Available records ▸
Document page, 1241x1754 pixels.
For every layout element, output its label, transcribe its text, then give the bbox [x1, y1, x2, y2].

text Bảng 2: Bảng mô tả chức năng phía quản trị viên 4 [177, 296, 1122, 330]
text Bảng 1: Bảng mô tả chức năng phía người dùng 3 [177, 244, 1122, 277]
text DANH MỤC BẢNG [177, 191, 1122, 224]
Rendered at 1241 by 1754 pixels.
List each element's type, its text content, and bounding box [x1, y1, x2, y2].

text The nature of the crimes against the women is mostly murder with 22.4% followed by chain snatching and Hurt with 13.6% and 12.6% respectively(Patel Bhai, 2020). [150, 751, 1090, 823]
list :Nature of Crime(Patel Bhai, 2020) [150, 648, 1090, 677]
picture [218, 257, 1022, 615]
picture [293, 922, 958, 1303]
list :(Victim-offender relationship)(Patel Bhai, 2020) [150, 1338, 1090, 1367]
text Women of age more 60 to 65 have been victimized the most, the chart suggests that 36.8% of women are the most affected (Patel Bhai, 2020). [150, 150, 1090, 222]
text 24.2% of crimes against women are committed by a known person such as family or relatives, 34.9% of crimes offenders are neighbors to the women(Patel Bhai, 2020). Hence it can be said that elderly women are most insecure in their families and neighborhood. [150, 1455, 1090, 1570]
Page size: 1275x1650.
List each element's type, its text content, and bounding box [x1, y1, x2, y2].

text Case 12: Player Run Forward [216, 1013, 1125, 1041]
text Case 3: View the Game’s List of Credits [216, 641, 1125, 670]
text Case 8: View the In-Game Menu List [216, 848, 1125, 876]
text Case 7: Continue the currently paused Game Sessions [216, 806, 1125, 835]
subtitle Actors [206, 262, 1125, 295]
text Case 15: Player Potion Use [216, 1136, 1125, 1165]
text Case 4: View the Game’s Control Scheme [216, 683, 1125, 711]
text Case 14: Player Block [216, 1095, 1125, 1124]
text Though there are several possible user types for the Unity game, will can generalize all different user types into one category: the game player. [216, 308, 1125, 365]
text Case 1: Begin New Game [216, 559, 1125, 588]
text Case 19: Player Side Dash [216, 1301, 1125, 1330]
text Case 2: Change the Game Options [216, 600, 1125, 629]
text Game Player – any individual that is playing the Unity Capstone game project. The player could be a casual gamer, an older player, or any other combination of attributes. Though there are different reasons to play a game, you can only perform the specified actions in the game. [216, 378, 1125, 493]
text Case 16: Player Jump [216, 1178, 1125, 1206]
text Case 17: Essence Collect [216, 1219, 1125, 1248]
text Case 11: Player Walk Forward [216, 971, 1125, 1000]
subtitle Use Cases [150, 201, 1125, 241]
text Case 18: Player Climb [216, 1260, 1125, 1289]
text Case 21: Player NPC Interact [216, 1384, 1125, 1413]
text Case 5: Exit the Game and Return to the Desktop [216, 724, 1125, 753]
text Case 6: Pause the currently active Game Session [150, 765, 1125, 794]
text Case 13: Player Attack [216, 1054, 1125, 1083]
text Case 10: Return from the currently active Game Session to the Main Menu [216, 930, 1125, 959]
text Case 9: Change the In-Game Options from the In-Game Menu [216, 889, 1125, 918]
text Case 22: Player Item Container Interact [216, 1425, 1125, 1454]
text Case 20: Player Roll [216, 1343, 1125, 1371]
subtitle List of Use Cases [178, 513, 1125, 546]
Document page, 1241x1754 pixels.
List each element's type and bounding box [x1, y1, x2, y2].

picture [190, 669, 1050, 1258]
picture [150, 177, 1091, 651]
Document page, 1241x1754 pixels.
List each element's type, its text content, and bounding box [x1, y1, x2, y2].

Task directions ▸ Every line above must be repeated exactly as it appears.

Solved problem ▸
Document page, 1241x1754 pixels.
For every layout element, output its label, transcribe its text, then give the bbox [x1, y1, x2, y2].

text Bảng 2: Bảng mô tả chức năng phía quản trị viên 4 [177, 296, 1122, 330]
text Bảng 1: Bảng mô tả chức năng phía người dùng 3 [177, 244, 1122, 277]
text DANH MỤC BẢNG [177, 191, 1122, 224]
Rendered at 1241 by 1754 pixels.
List each element's type, its text content, and bounding box [x1, y1, x2, y2].

text The nature of the crimes against the women is mostly murder with 22.4% followed by chain snatching and Hurt with 13.6% and 12.6% respectively(Patel Bhai, 2020). [150, 751, 1090, 823]
list :Nature of Crime(Patel Bhai, 2020) [150, 648, 1090, 677]
picture [218, 257, 1022, 615]
picture [293, 922, 958, 1303]
list :(Victim-offender relationship)(Patel Bhai, 2020) [150, 1338, 1090, 1367]
text Women of age more 60 to 65 have been victimized the most, the chart suggests that 36.8% of women are the most affected (Patel Bhai, 2020). [150, 150, 1090, 222]
text 24.2% of crimes against women are committed by a known person such as family or relatives, 34.9% of crimes offenders are neighbors to the women(Patel Bhai, 2020). Hence it can be said that elderly women are most insecure in their families and neighborhood. [150, 1455, 1090, 1570]
Page size: 1275x1650.
List each element's type, its text content, and bounding box [x1, y1, x2, y2].

text Case 12: Player Run Forward [216, 1013, 1125, 1041]
text Case 3: View the Game’s List of Credits [216, 641, 1125, 670]
text Case 8: View the In-Game Menu List [216, 848, 1125, 876]
text Case 7: Continue the currently paused Game Sessions [216, 806, 1125, 835]
subtitle Actors [206, 262, 1125, 295]
text Case 15: Player Potion Use [216, 1136, 1125, 1165]
text Case 4: View the Game’s Control Scheme [216, 683, 1125, 711]
text Case 14: Player Block [216, 1095, 1125, 1124]
text Though there are several possible user types for the Unity game, will can generalize all different user types into one category: the game player. [216, 308, 1125, 365]
text Case 1: Begin New Game [216, 559, 1125, 588]
text Case 19: Player Side Dash [216, 1301, 1125, 1330]
text Case 2: Change the Game Options [216, 600, 1125, 629]
text Game Player – any individual that is playing the Unity Capstone game project. The player could be a casual gamer, an older player, or any other combination of attributes. Though there are different reasons to play a game, you can only perform the specified actions in the game. [216, 378, 1125, 493]
text Case 16: Player Jump [216, 1178, 1125, 1206]
text Case 17: Essence Collect [216, 1219, 1125, 1248]
text Case 11: Player Walk Forward [216, 971, 1125, 1000]
subtitle Use Cases [150, 201, 1125, 241]
text Case 18: Player Climb [216, 1260, 1125, 1289]
text Case 21: Player NPC Interact [216, 1384, 1125, 1413]
text Case 5: Exit the Game and Return to the Desktop [216, 724, 1125, 753]
text Case 6: Pause the currently active Game Session [150, 765, 1125, 794]
text Case 13: Player Attack [216, 1054, 1125, 1083]
text Case 10: Return from the currently active Game Session to the Main Menu [216, 930, 1125, 959]
text Case 9: Change the In-Game Options from the In-Game Menu [216, 889, 1125, 918]
text Case 22: Player Item Container Interact [216, 1425, 1125, 1454]
text Case 20: Player Roll [216, 1343, 1125, 1371]
subtitle List of Use Cases [178, 513, 1125, 546]
Document page, 1241x1754 pixels.
List each element's type and bounding box [x1, y1, x2, y2].

picture [190, 669, 1050, 1258]
picture [150, 177, 1091, 651]
Document page, 1241x1754 pixels.
List each element's type, its text content, and bounding box [x1, y1, x2, y2].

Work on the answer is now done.